__SELECTION__
====

When Amir Haider Khan Hoti became the Chief Minister of the NWFP last month, he proved the point which Khan Abdul Ghaffar Khan had made before partition that a Muslim could be secular without violating the tenets of Islam. Hoti is a fourth-generation scion of the Indian National Congress.

He pledged “peace”, a message in line with Abdul Ghaffar Khan’s faith in non-violence. It was a tribute to the relentless efforts by Asfandyar Wali Khan. He heads the ANP, which has formed the state government.

Despite America’s pressure, Hoti has brokered peace with the Taliban, clerics and terrorists operating on the northern border of the state. He has released Maulana Sufi Mohammad, Supreme leader of the banned Tehreek Nifaz-e-Shariat-e-Muhammadi (TNSM), after six years in prison.

In return, the Maulana has signed a peace agreement with the government. The agreement says that attacks on brother “Muslims are anti-Islamic”. The Maulana has also given an undertaking that his people would not indulge in violence against the army, the police and all other security forces.

This agreement has begun to work and it is a great victory for a conciliatory approach, which Khan Abdul Ghaffar had preached and practised.

At the oath-taking ceremony Hoti recalled a colonial demarcation, the arbitrary Durand Line drawn by the British in 1893. This line has kept the Pushtu-speaking population divided. It is living in two countries, Afghanistan and Pakistan.

In fact, Ghaffar’s followers, the Khudai Khidmatgars – they were also called Red Shirts – said soon after independence that Pakhtoonistan could be amalgamated into a confederation with Afghanistan.

A referendum was held and the NWFP joined Pakistan. However, a British historian, Rittenburg, collected eye-witness accounts which proved that almost every single person cast at least 50 votes each. I recall the scene at the Congress Working Committee when the party accepted a formula for partition. Ghaffar Khan said with tears in his eyes: Ham to tabhaa ho gaye (we are ruined). Before long we shall become aliens in Hindustan. The end of our long fight will be to pass under the domination of Pakistan.”

Ghaffar Khan at this stage thought of a third option – an independent State of Pakhtoonistan – in the plebiscite which, under the Mountbatten scheme, gave only two choices: whether to remain in India or join Pakistan.

====

__DATA EXTRACT__
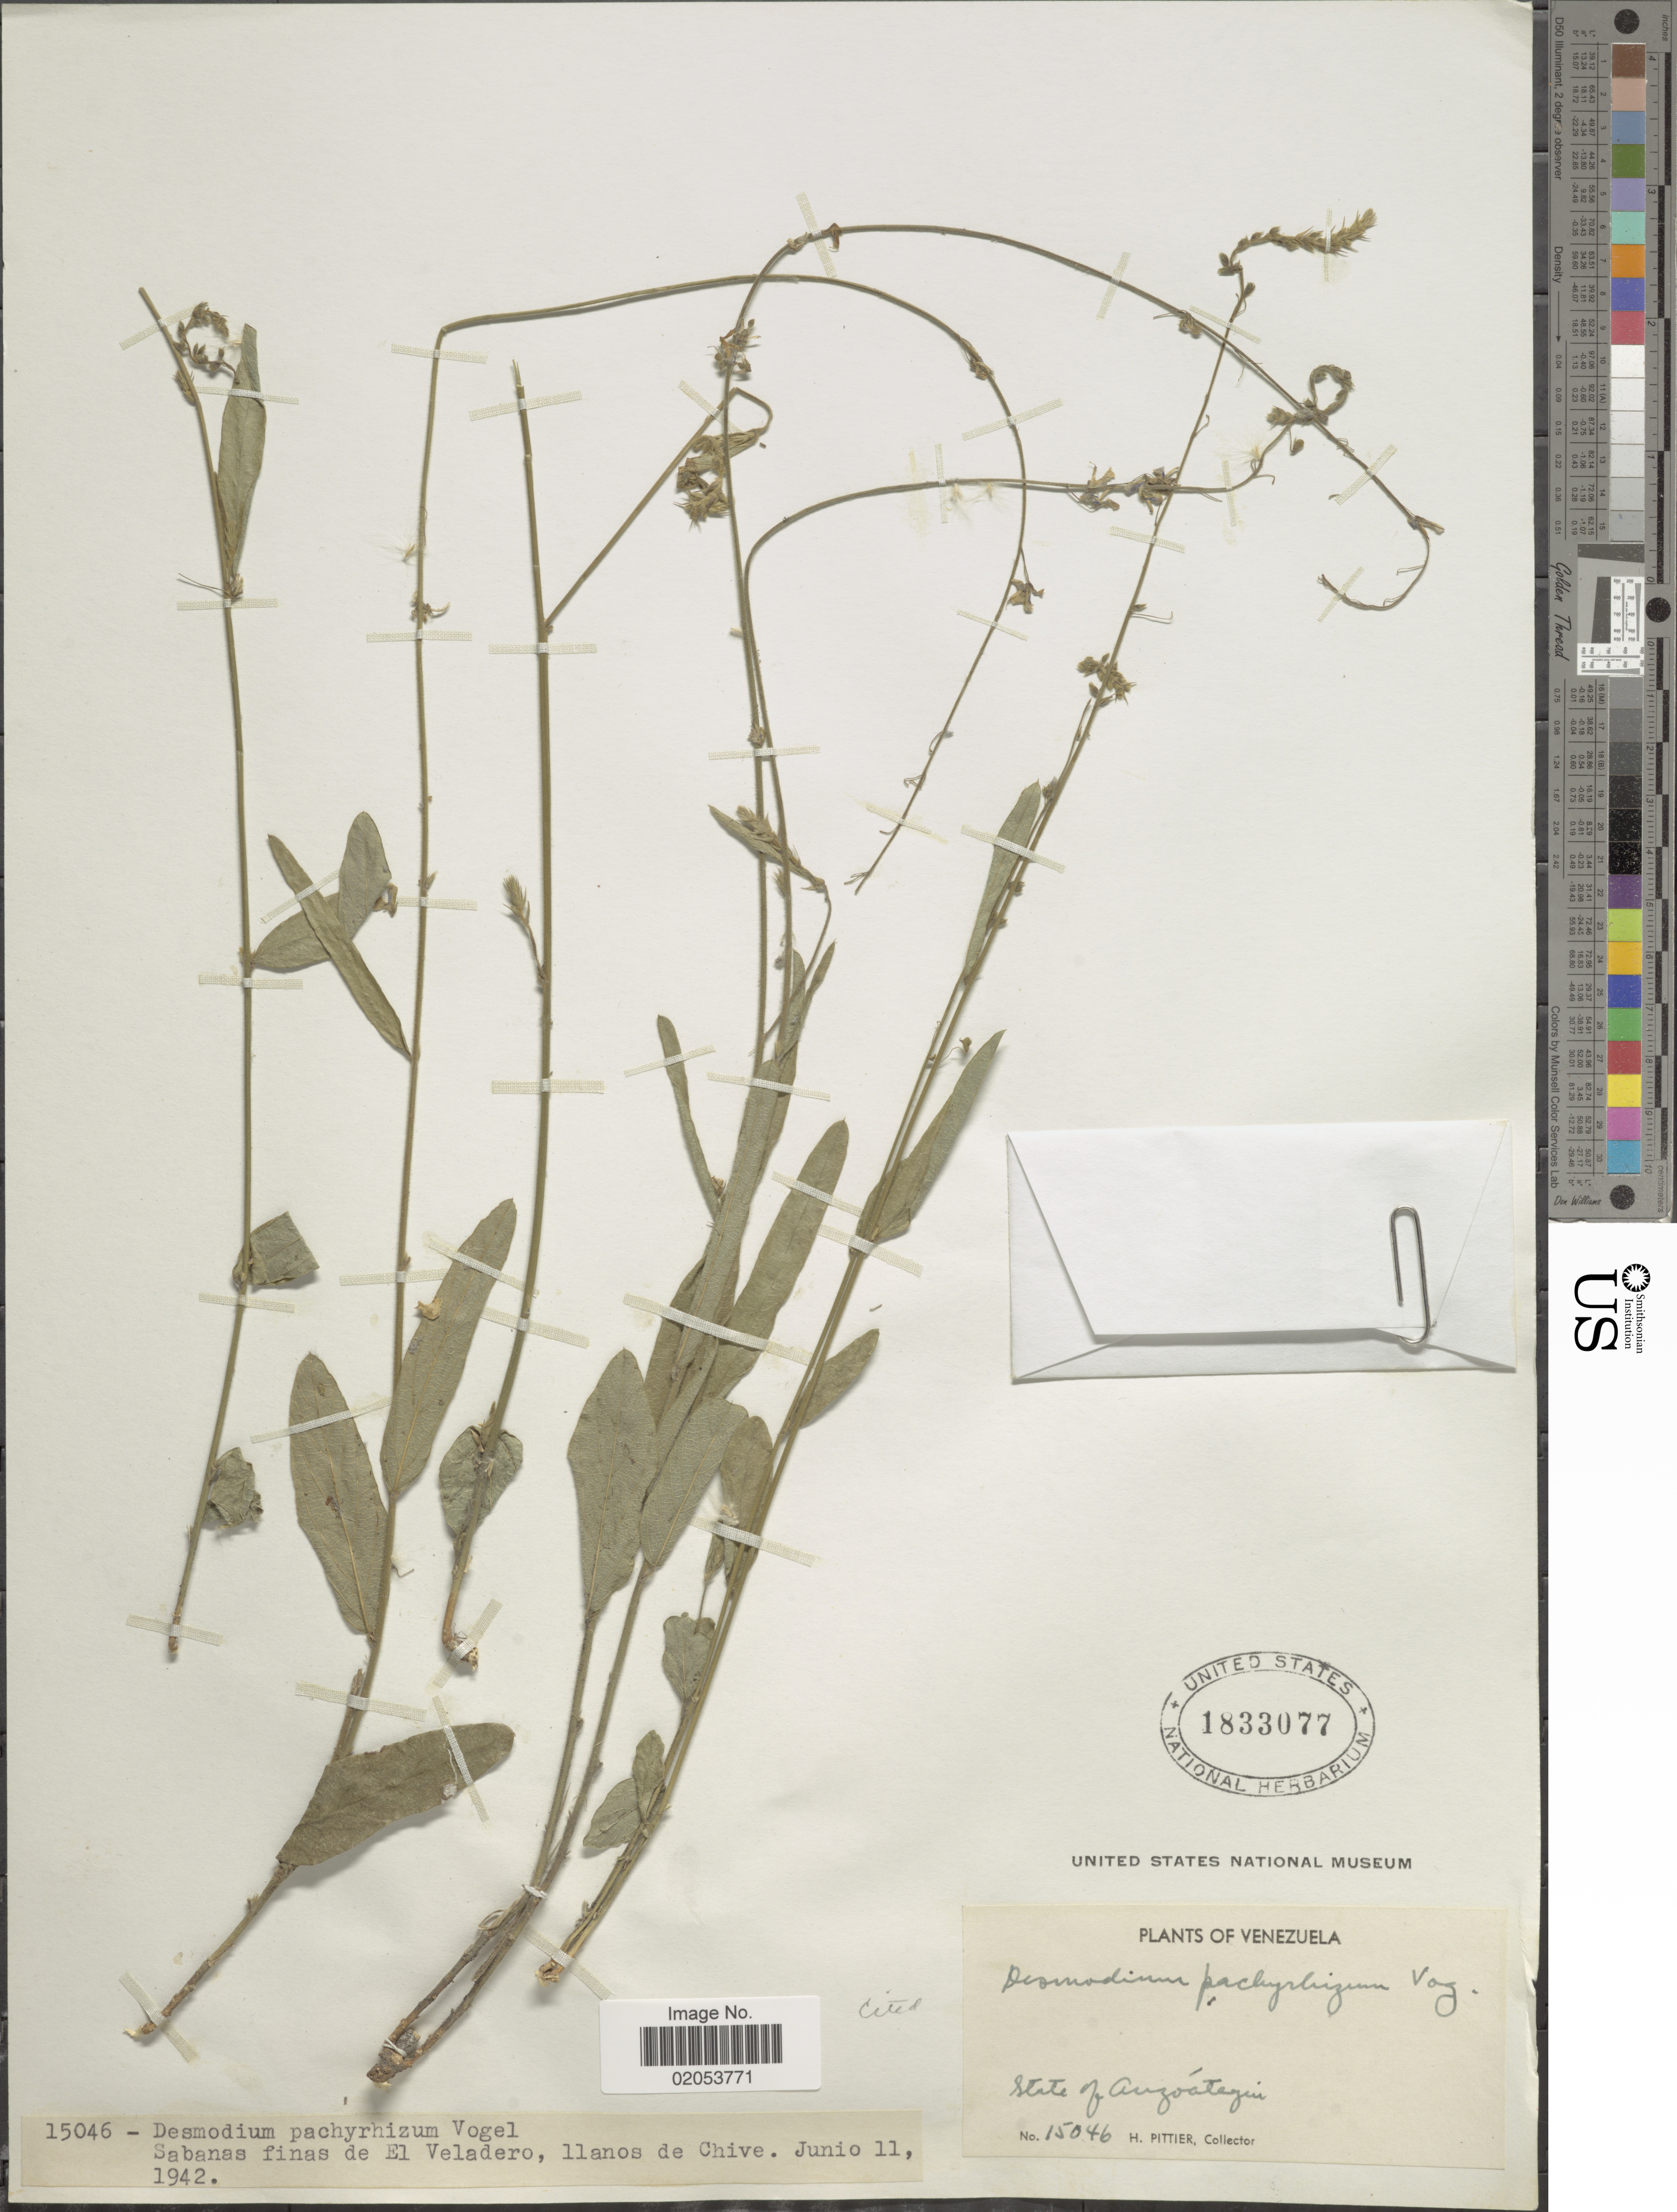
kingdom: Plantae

====

Continue the piece on Amir Haider Khan Hoti and Khan Abdul Ghaffar Khan's legacy in the NWFP from the point where it stops.

__FINAL RESULT__
Gandhi did try to intervene on behalf of Ghaffar Khan but nothing came out of it. Ghaffar Khan took the oath of allegiance to Pakistan. But its government’s repression of the Khudai Khidmatgars did not change.

Many years later, in the name of Islam, General Ayub Khan, then Pakistan’s martial Law Administer, tried to make up with Afghanistan, which sympathised with the Pathans, who wanted a unit within Pakistan to be called “Pakhtoonistan.”

Ghaffar Khan and his son, Wali Khan, who inspired the movement, told me that what they wanted was autonomy, not independence.

Pakistan had found in Ghaffar Khan’s past connections with the Indian National Congress a ready-made brush to tarnish the movement and alleged that New Delhi was at the back of it.

It is true that India sympathised with the movement more articulately whenever its relations with Pakistan would worsen. But the help was minimal.

Had New Delhi really helped the Pathans, Abdul Ghaffar Khan would not have repeatedly said in public: “You (Indians) left us to the jackals; you promised to help us but you have betrayed us.”

In New Delhi in 1969 he said that “India was never serious about Pakhtoonistan (an autonomous State for the Pakhtoons in Pakistan) but used the slogan only as a stick to beat Pakistan with.”

Afghanistan, while expressing sympathy, did not do much to help Pakhtoonistan’s cause. Kabul ran the risk of losing its own Pakhtoon areas if the movement succeeded in Pakistan.

Still Pakistan’s overtures were bound to fail because Afghanistan would do nothing to embarrass its neighbour in the north. Besides giving economic aid, Russia gave all the arms and provided training to the Afghan armed forces.

Ayub’s efforts to win friends and influence India also had the effect of raising doubts about his reliability on the US, Pakistan’s closest ally.  Nothing came out of that exercise.

My thoughts often go back to the time when I visited Charsadda, Abdul Ghaffar Khan’s village, at the invitation of his son, Wali Khan. It was a modest sitting room with austere furnishing to which Wali Khan led me. I also met Begum Sahiba. They were then fighting against the tyranny of Zulfiqar Ali Bhutto.

I recall Wali Khan telling me that the manner in which Pakistan was interfering in the affairs of Afghanistan would one day boomerang and bring the fight right within Pakistan. What he said some 35 years ago has come true.

A historian, Mukulika Banerjee, recalls how on August 21, 1947, a week after gaining independence, “Governor Ambrose Dundas dismissed Dr Khan Sahib’s ministry on orders from Governor General Mohammad Ali Jinnah.

Ghaffar (Bacha) Khan took the formal oath of allegiance to Pakistan and vowed he would not seek to hurt the new state. He sought to lobby Jinnah to grant a significant level of autonomy to the Pakhtoons, but was persistently rebuffed.”

Banerjee also says that in June, 1948, the Khudai Khidmatgar movement was banned by the Muslim League provincial government and its leaders were imprisoned, branded as “friends of Gandhi and Nehru and traitors to Pakistan.”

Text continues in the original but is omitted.